- Directed by: Primo Zeglio; André de Toth;
- Screenplay by: Filippo Sanjust; André de Toth; Primo Zeglio;
- Produced by: Joseph E. Levine
- Starring: Steve Reeves; Valérie Lagrange; Ivo Garrani; Chelo Alonso; Lidia Alfonsi;
- Cinematography: Tonino Delli Colli
- Edited by: Maurizio Lucidi
- Music by: Franco Mannino
- Production companies: Adelphia Compagnia Cinematografica; Lux Film; Compagnie Cinematographique de France;
- Distributed by: Metro-Goldwyn-Mayer
- Release date: 17 November 1960 (Italy);
- Running time: 95 minutes
- Countries: Italy; France;
- Languages: Italian English
- Box office: $1.2 million (US)

= Morgan the Pirate (film) =

1960 film by Primo Zeglio, André de Toth

Morgan the Pirate (Morgan il pirata) is a 1960 Italian-French international co-production historical adventure film, directed by André de Toth and Primo Zeglio, and starring Steve Reeves as Sir Henry Morgan, the pirate who became the Lieutenant-Governor of Jamaica.

==Plot==
In 1670, freeborn Welshman, Henry Morgan, is enslaved by the Spaniards in Panama and sold to Doña Inez, daughter of Governor Don José Guzmán. Morgan falls in love with his mistress, much to the dismay of her father, who punishes him by sentencing him to a life of hard labor aboard a Spanish galleon.

Morgan leads his fellow slaves in mutiny, takes command of the ship, and becomes a pirate, without knowing that Doña Inez was on board, on her way to Spain. She becomes his prisoner, but spurns him when he declares his love in Tortuga. Not long after, Morgan's daring exploits on the Spanish Main pique the interest of King Charles II of England, and Morgan agrees to attack only Spanish vessels in return for English ships and men.

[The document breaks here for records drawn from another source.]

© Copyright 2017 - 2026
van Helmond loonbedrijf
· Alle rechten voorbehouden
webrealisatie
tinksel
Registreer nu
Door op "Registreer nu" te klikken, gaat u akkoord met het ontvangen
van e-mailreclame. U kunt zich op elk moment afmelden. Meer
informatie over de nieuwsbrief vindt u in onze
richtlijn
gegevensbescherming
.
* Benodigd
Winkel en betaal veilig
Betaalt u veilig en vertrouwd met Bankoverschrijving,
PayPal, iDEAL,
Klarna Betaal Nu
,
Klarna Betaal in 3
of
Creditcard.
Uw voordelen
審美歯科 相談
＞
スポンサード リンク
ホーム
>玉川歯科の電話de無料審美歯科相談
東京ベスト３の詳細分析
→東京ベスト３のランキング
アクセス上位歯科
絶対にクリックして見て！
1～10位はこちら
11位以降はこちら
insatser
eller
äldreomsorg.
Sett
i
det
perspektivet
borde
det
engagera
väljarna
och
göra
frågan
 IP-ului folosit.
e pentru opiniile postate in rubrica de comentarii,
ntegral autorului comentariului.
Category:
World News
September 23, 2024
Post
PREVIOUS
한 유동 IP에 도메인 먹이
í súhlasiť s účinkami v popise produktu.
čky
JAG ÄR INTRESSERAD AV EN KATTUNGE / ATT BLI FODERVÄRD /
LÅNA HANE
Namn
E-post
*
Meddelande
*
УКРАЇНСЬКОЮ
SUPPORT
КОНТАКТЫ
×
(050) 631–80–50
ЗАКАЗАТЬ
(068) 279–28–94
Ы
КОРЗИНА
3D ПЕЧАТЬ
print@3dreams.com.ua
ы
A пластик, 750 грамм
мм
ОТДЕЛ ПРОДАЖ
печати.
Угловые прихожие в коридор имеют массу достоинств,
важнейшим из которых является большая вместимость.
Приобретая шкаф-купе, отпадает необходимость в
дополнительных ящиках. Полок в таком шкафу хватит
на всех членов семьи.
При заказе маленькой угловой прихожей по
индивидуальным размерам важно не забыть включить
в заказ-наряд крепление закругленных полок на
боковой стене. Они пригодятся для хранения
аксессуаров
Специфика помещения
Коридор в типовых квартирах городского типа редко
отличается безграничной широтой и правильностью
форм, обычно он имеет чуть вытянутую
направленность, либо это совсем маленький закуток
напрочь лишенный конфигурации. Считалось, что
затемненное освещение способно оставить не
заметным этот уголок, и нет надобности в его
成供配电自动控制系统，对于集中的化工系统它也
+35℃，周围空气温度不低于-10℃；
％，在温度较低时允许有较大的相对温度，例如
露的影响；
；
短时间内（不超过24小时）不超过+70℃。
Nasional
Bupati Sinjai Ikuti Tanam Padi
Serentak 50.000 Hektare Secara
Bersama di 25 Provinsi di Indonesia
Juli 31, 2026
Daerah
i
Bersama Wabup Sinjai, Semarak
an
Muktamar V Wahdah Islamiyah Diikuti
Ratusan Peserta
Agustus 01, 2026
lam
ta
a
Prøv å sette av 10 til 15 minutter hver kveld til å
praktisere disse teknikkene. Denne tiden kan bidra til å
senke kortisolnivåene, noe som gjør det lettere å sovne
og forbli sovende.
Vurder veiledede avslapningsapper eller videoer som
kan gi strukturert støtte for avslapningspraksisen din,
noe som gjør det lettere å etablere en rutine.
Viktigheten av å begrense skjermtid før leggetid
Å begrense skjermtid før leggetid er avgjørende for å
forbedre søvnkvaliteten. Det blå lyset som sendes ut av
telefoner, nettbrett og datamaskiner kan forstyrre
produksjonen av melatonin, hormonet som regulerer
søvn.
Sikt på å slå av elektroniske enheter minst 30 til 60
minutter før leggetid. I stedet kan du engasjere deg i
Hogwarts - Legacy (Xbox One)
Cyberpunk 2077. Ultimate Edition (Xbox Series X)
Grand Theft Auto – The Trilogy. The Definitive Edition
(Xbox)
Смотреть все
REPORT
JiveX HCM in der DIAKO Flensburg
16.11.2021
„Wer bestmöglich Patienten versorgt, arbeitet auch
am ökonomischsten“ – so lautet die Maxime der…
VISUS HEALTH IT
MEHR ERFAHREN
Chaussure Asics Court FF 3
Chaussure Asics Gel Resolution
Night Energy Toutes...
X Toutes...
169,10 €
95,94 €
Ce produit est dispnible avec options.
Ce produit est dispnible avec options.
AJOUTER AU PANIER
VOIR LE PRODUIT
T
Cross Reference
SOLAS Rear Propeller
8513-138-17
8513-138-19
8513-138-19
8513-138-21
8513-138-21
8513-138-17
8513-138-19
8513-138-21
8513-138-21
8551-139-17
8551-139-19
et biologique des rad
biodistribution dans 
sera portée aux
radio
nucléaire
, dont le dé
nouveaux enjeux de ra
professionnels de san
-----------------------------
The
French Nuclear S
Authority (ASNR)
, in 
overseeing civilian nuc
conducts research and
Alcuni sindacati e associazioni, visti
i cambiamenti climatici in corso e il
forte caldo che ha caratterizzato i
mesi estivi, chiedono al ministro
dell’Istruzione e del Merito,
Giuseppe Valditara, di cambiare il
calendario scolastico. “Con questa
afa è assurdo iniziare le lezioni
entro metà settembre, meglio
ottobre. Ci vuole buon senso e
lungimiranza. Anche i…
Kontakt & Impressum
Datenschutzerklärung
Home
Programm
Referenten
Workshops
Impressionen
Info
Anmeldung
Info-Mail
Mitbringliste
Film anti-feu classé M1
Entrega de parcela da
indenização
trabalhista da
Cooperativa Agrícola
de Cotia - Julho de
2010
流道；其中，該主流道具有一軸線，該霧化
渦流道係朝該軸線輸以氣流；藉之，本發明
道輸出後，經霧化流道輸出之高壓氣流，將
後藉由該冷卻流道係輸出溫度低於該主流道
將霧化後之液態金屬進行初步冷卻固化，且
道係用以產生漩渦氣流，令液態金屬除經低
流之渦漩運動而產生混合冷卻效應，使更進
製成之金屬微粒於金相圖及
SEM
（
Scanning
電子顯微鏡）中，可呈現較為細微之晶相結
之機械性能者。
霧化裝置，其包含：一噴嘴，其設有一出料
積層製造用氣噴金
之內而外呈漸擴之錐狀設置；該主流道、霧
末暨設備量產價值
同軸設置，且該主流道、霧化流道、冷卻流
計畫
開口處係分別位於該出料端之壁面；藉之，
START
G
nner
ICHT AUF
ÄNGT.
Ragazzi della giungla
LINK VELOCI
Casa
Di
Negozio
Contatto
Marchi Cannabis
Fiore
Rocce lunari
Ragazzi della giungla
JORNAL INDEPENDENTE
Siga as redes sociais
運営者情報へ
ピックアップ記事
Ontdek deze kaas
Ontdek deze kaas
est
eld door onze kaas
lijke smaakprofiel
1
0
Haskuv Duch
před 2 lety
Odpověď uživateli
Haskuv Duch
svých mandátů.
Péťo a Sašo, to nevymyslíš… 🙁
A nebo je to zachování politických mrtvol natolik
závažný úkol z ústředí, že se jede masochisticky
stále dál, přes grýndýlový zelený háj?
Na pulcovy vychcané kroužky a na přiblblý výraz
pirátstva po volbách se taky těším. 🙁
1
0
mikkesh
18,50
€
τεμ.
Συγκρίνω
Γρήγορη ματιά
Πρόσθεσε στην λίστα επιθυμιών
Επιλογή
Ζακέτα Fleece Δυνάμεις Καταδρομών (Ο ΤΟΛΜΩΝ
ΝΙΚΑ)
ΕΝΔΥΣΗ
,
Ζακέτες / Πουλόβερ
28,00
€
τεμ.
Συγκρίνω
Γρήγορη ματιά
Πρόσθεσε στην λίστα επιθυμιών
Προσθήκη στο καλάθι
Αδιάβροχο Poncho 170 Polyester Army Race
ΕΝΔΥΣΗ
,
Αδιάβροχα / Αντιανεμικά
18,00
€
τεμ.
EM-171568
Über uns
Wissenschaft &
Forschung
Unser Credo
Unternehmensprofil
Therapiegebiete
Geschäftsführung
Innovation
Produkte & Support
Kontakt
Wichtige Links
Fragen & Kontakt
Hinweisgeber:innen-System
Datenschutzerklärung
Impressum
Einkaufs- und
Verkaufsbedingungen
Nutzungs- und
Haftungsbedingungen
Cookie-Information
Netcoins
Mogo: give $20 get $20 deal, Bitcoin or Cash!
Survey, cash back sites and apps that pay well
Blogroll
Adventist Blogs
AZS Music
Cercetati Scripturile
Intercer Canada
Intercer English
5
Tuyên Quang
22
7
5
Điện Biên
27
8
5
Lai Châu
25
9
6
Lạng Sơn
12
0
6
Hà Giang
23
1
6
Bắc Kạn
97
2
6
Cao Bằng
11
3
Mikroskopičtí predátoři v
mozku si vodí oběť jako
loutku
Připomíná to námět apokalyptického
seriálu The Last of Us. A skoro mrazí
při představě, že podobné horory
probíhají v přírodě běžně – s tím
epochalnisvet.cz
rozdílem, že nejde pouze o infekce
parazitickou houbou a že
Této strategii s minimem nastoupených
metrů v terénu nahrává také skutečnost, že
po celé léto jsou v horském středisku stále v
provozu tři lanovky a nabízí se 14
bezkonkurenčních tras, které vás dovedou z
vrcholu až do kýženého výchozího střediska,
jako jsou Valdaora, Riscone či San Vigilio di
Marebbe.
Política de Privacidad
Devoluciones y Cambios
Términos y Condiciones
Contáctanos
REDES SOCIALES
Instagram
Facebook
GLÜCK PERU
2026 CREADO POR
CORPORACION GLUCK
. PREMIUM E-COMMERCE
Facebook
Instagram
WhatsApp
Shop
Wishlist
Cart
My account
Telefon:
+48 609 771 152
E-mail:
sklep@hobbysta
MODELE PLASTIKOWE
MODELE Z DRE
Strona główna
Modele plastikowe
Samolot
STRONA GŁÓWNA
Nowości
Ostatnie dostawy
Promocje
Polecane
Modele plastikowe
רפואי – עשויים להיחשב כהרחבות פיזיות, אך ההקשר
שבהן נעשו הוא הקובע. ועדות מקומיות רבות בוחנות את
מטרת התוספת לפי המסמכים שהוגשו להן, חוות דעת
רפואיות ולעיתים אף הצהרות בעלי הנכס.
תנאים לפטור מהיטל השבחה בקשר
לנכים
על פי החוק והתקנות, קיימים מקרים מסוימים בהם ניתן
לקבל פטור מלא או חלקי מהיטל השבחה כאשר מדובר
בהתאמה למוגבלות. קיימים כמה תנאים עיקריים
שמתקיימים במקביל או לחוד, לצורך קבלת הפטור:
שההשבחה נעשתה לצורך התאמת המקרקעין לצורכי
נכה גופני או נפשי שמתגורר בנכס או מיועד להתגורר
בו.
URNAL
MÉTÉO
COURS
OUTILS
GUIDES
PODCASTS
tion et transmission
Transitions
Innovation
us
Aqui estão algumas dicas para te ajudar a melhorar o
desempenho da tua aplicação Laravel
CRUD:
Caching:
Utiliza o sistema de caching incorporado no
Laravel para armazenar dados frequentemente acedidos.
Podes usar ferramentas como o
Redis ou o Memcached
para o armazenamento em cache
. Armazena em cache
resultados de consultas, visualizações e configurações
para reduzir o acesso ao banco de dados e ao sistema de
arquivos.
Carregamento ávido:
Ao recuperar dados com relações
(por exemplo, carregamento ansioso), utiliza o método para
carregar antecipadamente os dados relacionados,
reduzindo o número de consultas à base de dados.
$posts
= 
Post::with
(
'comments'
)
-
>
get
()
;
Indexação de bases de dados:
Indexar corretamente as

Fearing for the security of Doña Inez, after the pirates discover her identity, he permits her to return to Panama. Once there, she warns Don José of Morgan's planned invasion, and the pirate ships are either easily sunk or routed by the alerted Spanish. Not giving up, Morgan leads his men overland and attacks the city from the rear. The maneuver succeeds, Panama falls to the pirates, and Doña Inez finally admits her love for Morgan.

==Cast==
- Steve Reeves as Sir Henry Morgan
- Valérie Lagrange as Doña Inez
- Ivo Garrani as Governor Don José Guzmán
- Chelo Alonso as Concepción
- Lydia Alfonsi as Doña María
- Armand Mestral as François l'Olonnais
- Giulio Bosetti as Sir Thomas Modyford
- Angelo Zanolli as David
- George Ardisson as Walter

==Release==
Morgan the Pirate was released in Italy on 17 November 1960. It was released in the United States on 6 July 1961 with a 93-minute running time.

==Reception==
Turner Classic Movies' Jeff Stafford writes, "Largely due to de Toth's direction, Morgan the Pirate is a lively, fast-paced entertainment with moments of tongue-in-cheek humor that is several notches in quality above the usual turgid, Italian-made spectacle. The striking cinematography, filmed in garish Eastmancolor, is by the award-winning Tonino Delli Colli who has lensed such art house classics as Pasolini's The Gospel According to St. Matthew (1964), Marco Bellocchio's China Is Near (1967), and Sergio Leone's Once Upon a Time in the West (1968). And the amusing, Ravel-inspired score by Franco Mannino strikes the perfect mock-epic tone. Among the more memorable set pieces are an exotic voodoo dance performed by Cuban sex bomb Chelo Alonso (a former dancer at the Folies Bergère in Paris), a battle at sea in which Morgan's men, disguised as women, storm a Spanish galleon in full drag, and the bloody, climactic sacking of Panama with shootings, stabbings and explosions galore."